Uzun süredir merakla beklenen, konuşulan Bergen'in filminin galası da merakla bekleniyordu elbet.

Ve Bergen'e beyazperdede hayat veren Farah Zeynep Abdullah kıyafetleri, saçları, makyajı filmin önüne geçti. Çünkü olmamıştı.

Oyunculuğu on numara olan bir kadının kıyafeti, tarzı, saçı, makyajı on üzerinden iyiydi.

İşim moda değil elbet. Ahkam kesecek değilim. Mümkün olduğu kadar da işim olmayan konularda yorum yapmaktan kaçınırım. Ancak az biraz bakış açınız varsa olmamıştı.

Düşünün 'Acıların Kadını Bergen'i canlandırıyorsunuz ve galaya buruşuk, kırışık bir kıyafet, ilginç saç ve makyaj ile katılıyorsun. Yok sevmedim. Hem de hiç sevmedim. Gözlerimizi bayağı bir tırmaladı.

Çünkü filmin ruhuna, Bergen'in tarzına olmamıştı.

Filmin başarısını gişe belirler

Önceki akşam Bergen'in galası vardı. Filmi izleyenlerden üç-beş kişi "Beğenmedik", "Şöyle", "Böyle" diye sosyal medyada paylaşım yaptı. Haliyle filmi izleyip yazı yazdığım içinde okuyucuların bazılarından sorular aldım.

Mesajlarda "Esin Hanım kimse beğenmemiş. Siz de beğenmişsiniz. Biz de arada kaldık. Filme gitmeyelim mi?" gibi sorular geldi..

Şöyle ki bizler izleyip yorum yapıyoruz. Ancak;

1-Gidip kendiniz izleyin kararı verin.

2-Ya da izlemeyin. Canınız ne isterse onu yapın.

Ben filmi izledikten sonra;

-Bergen filmi ders çıkarılacak bir hayatı anlatıyor.

-Özellikle sorunlu erkeklerle birlikte olan ve kurtulmaya çalışan, kadınların izlemesini öneririm.

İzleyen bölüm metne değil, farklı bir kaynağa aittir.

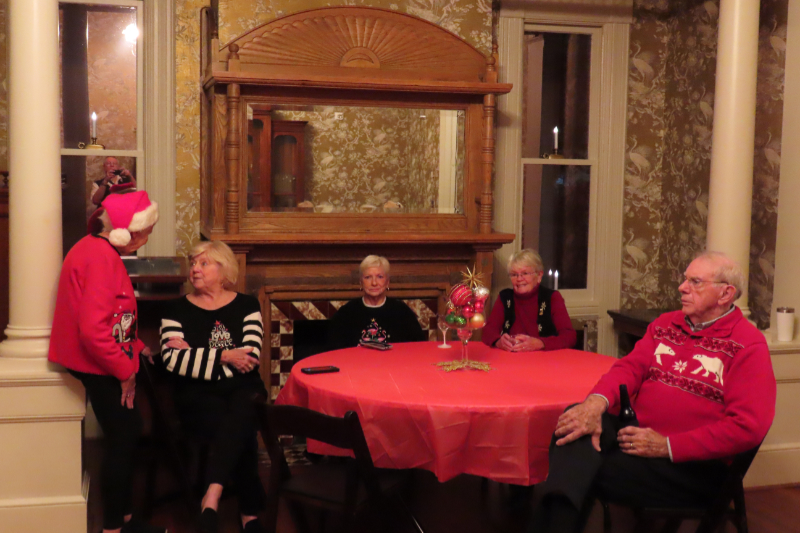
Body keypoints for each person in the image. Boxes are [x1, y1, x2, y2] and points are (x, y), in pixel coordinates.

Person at [528, 251, 776, 533]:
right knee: (573, 422)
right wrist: (594, 404)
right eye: (685, 279)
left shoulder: (748, 345)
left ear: (725, 294)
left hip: (693, 466)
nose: (682, 287)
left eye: (695, 282)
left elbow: (748, 427)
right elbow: (629, 368)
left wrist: (667, 445)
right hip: (638, 437)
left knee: (579, 468)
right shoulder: (666, 324)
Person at [49, 191, 162, 533]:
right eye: (146, 230)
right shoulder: (100, 257)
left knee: (126, 434)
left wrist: (136, 345)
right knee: (124, 438)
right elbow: (94, 330)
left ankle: (125, 519)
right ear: (127, 231)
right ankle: (114, 528)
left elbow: (113, 314)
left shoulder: (96, 248)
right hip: (98, 363)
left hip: (101, 358)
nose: (147, 237)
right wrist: (126, 370)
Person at [159, 241, 266, 533]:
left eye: (204, 263)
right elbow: (172, 361)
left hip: (243, 389)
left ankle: (212, 494)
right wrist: (225, 356)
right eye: (193, 263)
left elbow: (250, 356)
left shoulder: (247, 305)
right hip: (198, 396)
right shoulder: (175, 309)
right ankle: (250, 512)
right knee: (239, 425)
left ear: (223, 268)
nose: (195, 269)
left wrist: (196, 354)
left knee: (242, 408)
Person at [483, 249, 576, 351]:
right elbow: (488, 331)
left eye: (525, 273)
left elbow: (569, 336)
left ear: (539, 275)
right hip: (511, 357)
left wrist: (541, 343)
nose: (519, 279)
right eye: (514, 274)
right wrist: (498, 341)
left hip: (544, 358)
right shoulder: (505, 297)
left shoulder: (552, 298)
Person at [327, 255, 426, 350]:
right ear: (361, 282)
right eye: (368, 277)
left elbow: (418, 346)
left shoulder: (402, 311)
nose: (374, 283)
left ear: (387, 282)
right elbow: (333, 350)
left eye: (380, 277)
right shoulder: (346, 313)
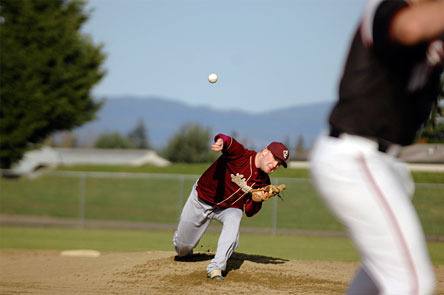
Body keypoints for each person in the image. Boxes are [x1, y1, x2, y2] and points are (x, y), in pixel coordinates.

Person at [310, 0, 444, 294]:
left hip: (386, 166)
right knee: (412, 284)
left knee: (378, 280)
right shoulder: (387, 7)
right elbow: (410, 28)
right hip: (354, 158)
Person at [173, 133, 290, 280]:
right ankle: (183, 246)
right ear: (265, 151)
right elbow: (228, 141)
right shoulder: (241, 155)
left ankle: (216, 267)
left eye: (279, 164)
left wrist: (256, 200)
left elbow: (249, 212)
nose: (275, 165)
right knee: (182, 249)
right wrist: (221, 141)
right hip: (201, 199)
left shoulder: (264, 183)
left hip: (228, 209)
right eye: (275, 159)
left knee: (235, 217)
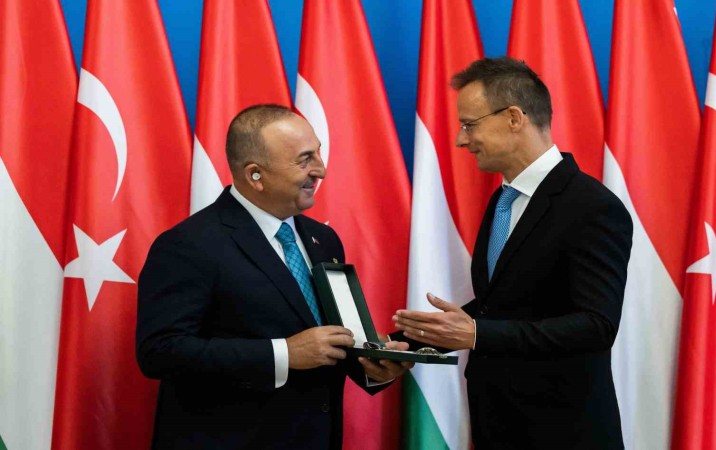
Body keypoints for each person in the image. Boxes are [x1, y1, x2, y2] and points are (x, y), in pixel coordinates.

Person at [137, 104, 411, 450]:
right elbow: (160, 351)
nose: (321, 170)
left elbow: (329, 340)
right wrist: (282, 353)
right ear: (255, 174)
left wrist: (372, 366)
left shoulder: (323, 239)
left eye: (318, 153)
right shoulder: (189, 244)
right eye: (305, 160)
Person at [392, 57, 633, 449]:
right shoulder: (503, 201)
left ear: (514, 118)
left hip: (562, 434)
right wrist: (406, 343)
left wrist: (476, 333)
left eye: (470, 124)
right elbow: (502, 306)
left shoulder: (592, 206)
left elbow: (596, 325)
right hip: (497, 427)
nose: (461, 140)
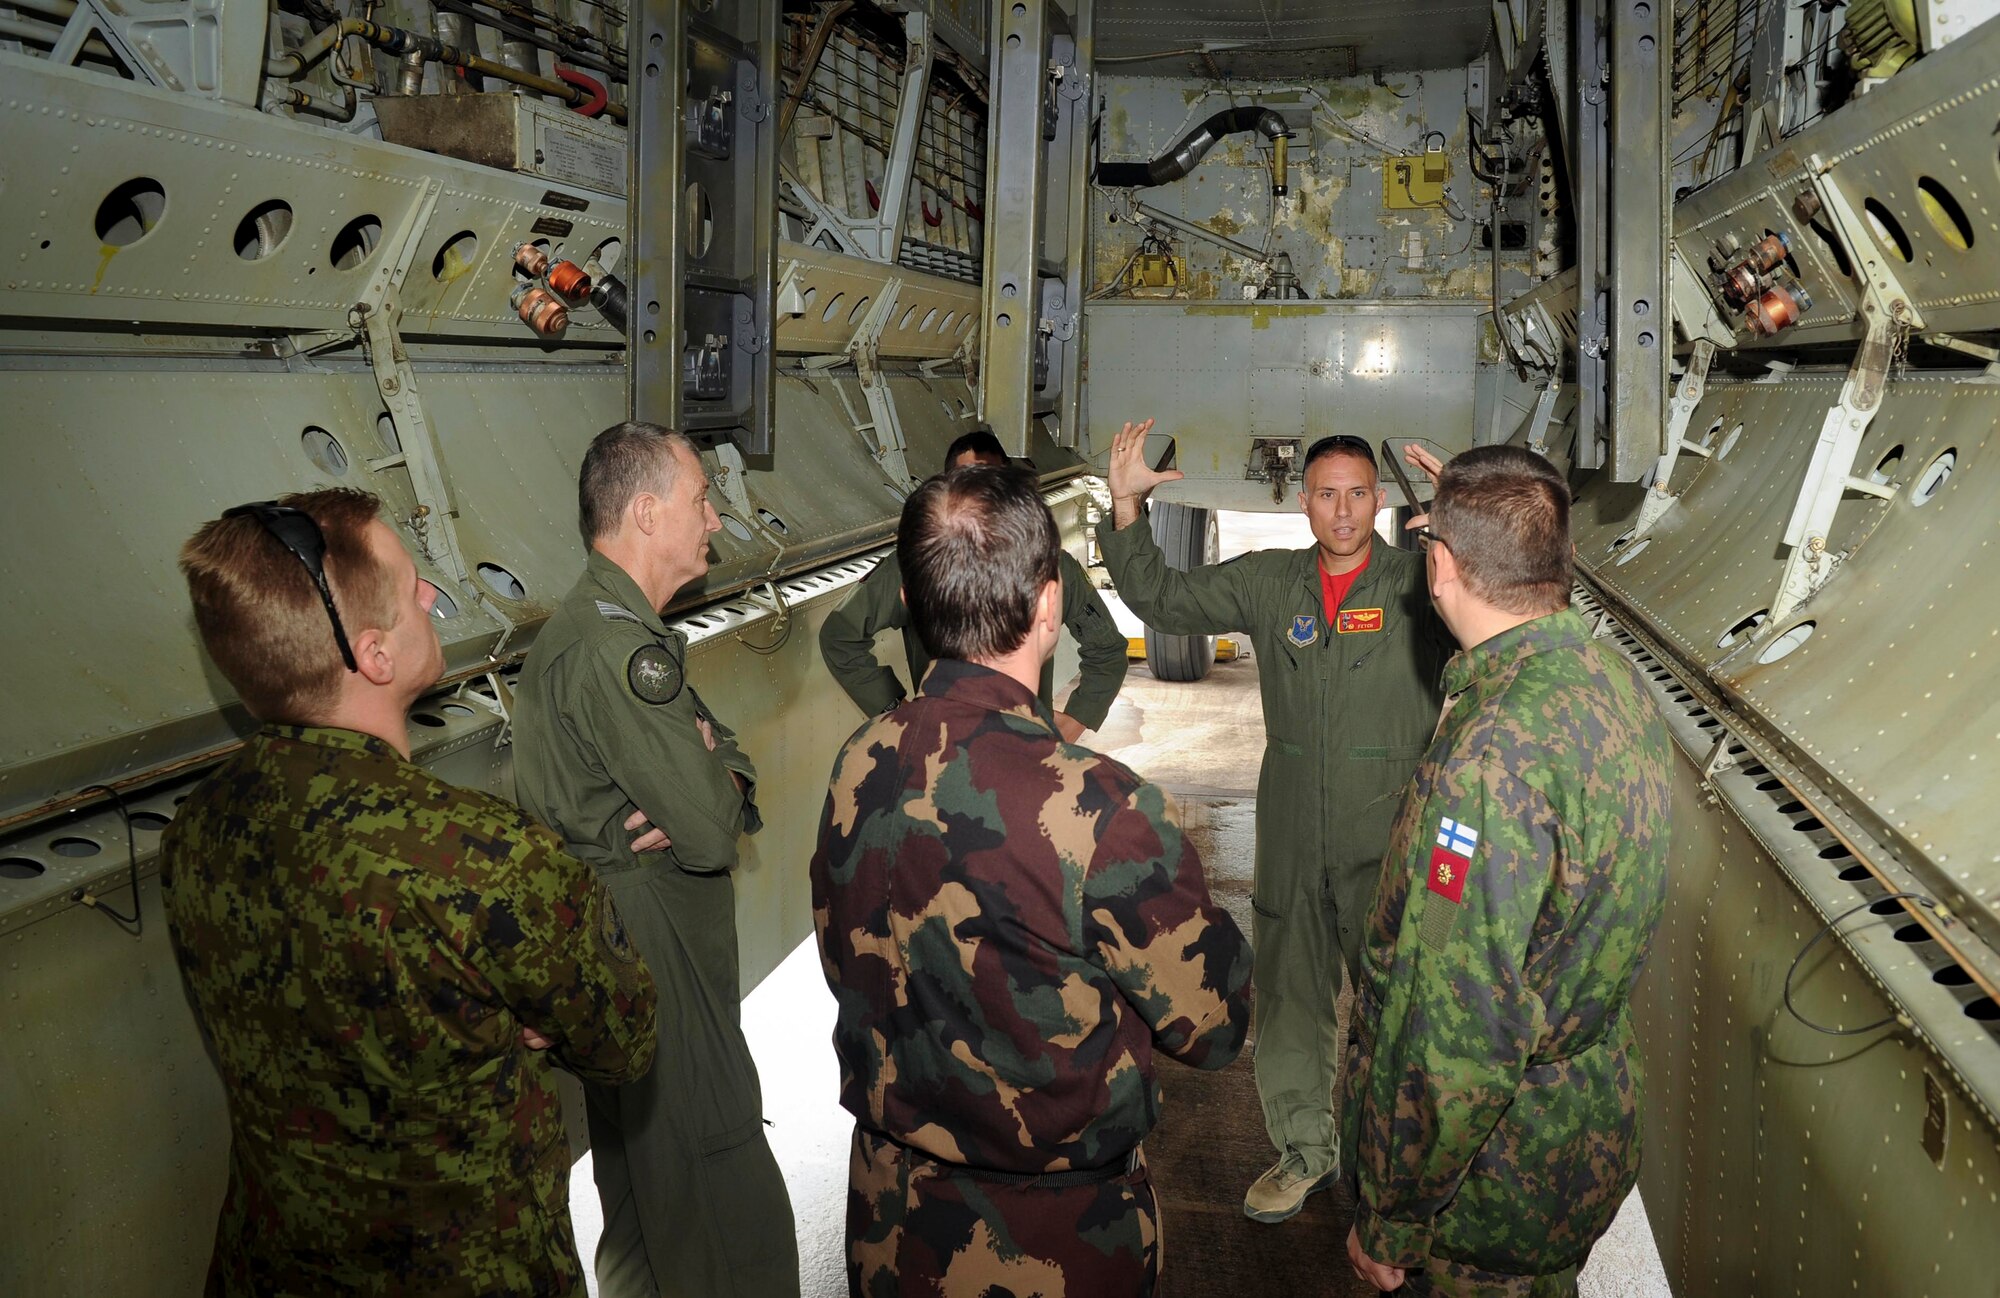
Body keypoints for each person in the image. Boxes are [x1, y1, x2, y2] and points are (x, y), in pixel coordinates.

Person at [163, 488, 658, 1297]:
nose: (432, 593)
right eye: (412, 584)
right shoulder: (489, 858)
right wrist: (520, 1015)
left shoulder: (197, 832)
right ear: (375, 656)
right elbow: (624, 1038)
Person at [811, 463, 1253, 1295]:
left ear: (909, 601)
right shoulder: (1104, 807)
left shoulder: (859, 760)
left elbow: (852, 961)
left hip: (888, 1219)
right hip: (1053, 1239)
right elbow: (1214, 1025)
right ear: (1048, 605)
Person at [1102, 420, 1453, 1222]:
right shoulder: (1271, 584)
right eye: (1326, 494)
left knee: (1401, 1005)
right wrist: (1126, 509)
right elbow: (1163, 598)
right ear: (1304, 503)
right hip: (1292, 823)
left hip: (1392, 827)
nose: (1342, 511)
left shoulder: (1422, 582)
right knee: (1292, 1000)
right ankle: (1304, 1152)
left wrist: (1465, 520)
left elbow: (1509, 607)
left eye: (1358, 494)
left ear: (1380, 499)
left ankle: (1402, 1170)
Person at [1343, 446, 1672, 1296]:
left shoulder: (1493, 760)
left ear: (1441, 564)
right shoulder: (1609, 681)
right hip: (1578, 1128)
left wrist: (1393, 1213)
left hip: (1488, 1179)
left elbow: (1460, 1025)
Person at [511, 423, 800, 1298]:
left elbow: (730, 764)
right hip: (659, 963)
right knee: (724, 1208)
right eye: (700, 499)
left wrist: (714, 769)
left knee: (646, 1209)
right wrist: (711, 774)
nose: (714, 518)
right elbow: (713, 830)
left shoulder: (613, 630)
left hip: (621, 953)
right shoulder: (616, 651)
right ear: (645, 512)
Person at [818, 428, 1128, 742]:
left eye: (988, 482)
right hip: (939, 748)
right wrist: (895, 712)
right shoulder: (914, 564)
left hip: (1026, 750)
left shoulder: (1052, 565)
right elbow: (841, 635)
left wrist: (1079, 717)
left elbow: (1107, 649)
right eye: (966, 482)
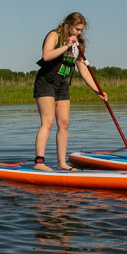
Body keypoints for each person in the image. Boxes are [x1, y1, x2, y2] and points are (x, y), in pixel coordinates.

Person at [33, 12, 107, 171]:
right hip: (46, 81)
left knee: (64, 124)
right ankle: (39, 162)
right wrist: (66, 45)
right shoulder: (55, 35)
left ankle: (61, 163)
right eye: (77, 29)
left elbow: (84, 71)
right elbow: (46, 56)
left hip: (62, 83)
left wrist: (97, 91)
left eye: (81, 30)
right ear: (69, 25)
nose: (79, 33)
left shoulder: (78, 44)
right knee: (48, 122)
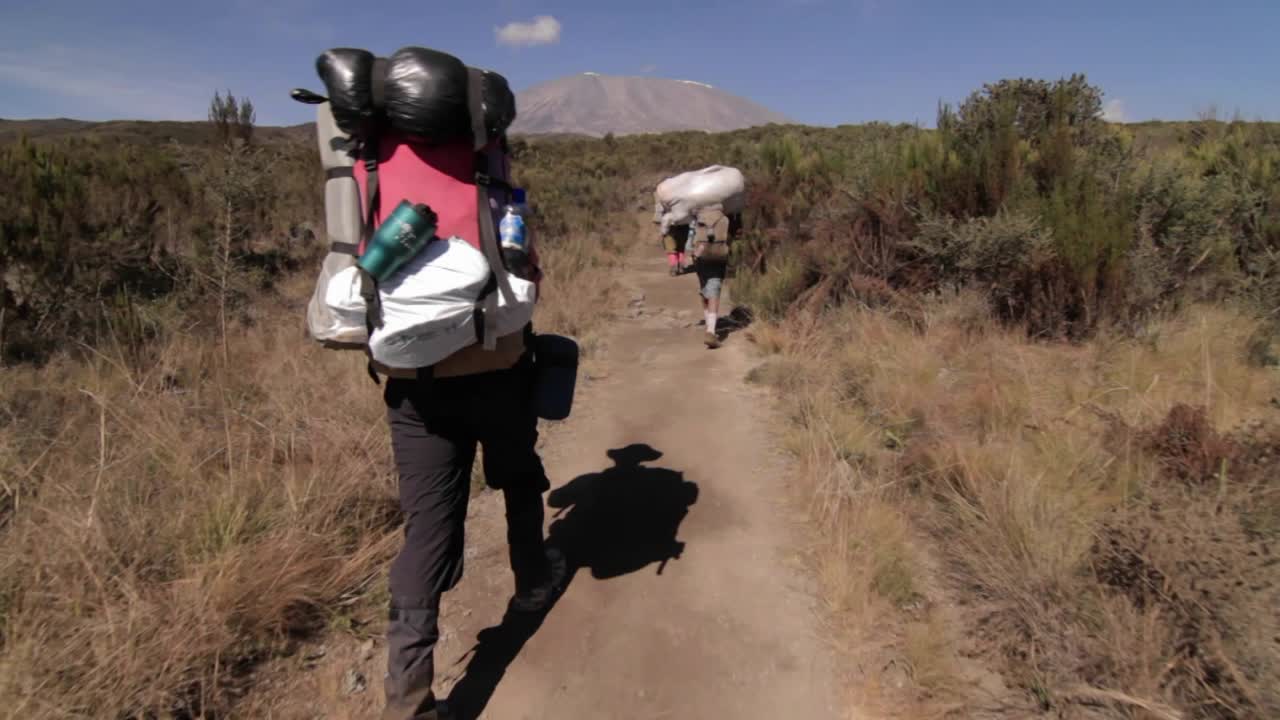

-Bergen'in acılarının üzerinde tepinilmemiş. Gayet net anlatmışlar mevzuyu filmde.

-Farah Zeynep Abdullah adeta döktürmüş.

Diye yazdım. Ki hala böyle düşünüyorum.

Yani bizler böyle yazıyor, yorumluyoruz diye bir film kötü ya da mükemmel değildir. Herkesin kendi bakış açısı ve beğenisi vardır. Ve her zaman bir filmin başarısını gişe belirler.

Bunu da unutmayın.

Film bi vizyona girsin, bu akşam gişesi ortaya çıksın. O zaman tekrar konuşuruz elbet.

Hazine geri dönüyor

Uzun uzun yıllar Cihangir'de oturmuş biri olarak ara ara özlediğimi itiraf etmeliyim. Bir dönem çok popülerdi. Ve çok güzel, önemli, popüler mekanlarda vardı. En başta da Hazine geliyordu. Cihangir'in simgesel mekanlarından biriydi. Her akşam canlı müzik olurdu ve tıklım tıklımdı. Üç yıllık sessizlikten sonra Hazine tekrar dönüyor. Ama bu kez Cihangir'de değil. Bu kez Ceylan Intercontinental Otel'in altında Ginza'nın hemen yan odasında olacakmış. Tayfun Topal, "Ginza çok beğenildi. Çok popüler oldu. Şimdi bu mekandan çıkıp üç-beş adım yürüyerek canlı müzik mekanına girebilecek eğlence severler" dedi. Oldukça heyecanlı. Hazine yeniden ilk kez açılacak kadar heyecanlı. Ki yeniden eğlence hayatının hareketlenmesine çok mutlu oluyorum. Müzik yasaklarının kalkması gerek Maske kalktı. Hes kodu kalktı. Artık yeni döneme adım attık.Şimdi sıra da müzik yasakları var. Bir an önce müzik yasaklarının kalkması için de ünlü isimler seslerini yükseltmeye başladı. Ki çok haklılar. Ekmek parası için gece, gündüz çalışan çok büyük bir çoğunluk var. Bu insanların bir an önce normal standartlarına dönmesi için müzik-eğlence sektörünün canlanması ve ayağa kalkması için bu yasakların bir an önce kalkması şart.